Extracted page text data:
::::::::::

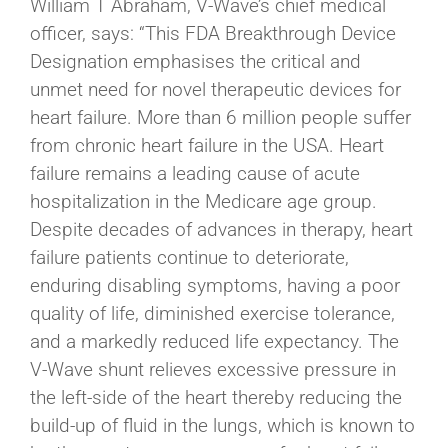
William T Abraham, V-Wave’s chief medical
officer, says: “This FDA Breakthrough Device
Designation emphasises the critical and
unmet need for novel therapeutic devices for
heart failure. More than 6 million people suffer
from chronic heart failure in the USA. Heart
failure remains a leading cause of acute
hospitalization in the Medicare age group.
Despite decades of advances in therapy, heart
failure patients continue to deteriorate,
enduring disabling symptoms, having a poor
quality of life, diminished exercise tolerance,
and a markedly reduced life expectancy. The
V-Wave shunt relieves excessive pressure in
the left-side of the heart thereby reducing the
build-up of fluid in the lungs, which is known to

::::::::::

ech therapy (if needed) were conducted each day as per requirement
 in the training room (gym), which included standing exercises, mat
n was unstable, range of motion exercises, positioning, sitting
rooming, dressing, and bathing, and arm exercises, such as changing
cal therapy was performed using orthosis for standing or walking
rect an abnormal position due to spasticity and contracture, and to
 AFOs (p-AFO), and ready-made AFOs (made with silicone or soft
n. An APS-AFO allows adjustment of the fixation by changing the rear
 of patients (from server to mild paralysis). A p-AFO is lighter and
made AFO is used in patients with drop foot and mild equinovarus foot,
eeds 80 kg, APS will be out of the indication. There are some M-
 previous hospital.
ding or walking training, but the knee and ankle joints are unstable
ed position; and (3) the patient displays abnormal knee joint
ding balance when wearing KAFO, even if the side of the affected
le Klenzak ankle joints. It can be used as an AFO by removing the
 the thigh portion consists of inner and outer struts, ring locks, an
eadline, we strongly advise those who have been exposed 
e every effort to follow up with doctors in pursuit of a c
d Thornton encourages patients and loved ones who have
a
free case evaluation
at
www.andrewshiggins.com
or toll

::::::::::

Exercise: Return exactly, and only, the lines above starting at the line that contains "failure patients continue" and ending at the line that contains "build-up of fluid".

Solution to this exercise:
failure patients continue to deteriorate,
enduring disabling symptoms, having a poor
quality of life, diminished exercise tolerance,
and a markedly reduced life expectancy. The
V-Wave shunt relieves excessive pressure in
the left-side of the heart thereby reducing the
build-up of fluid in the lungs, which is known to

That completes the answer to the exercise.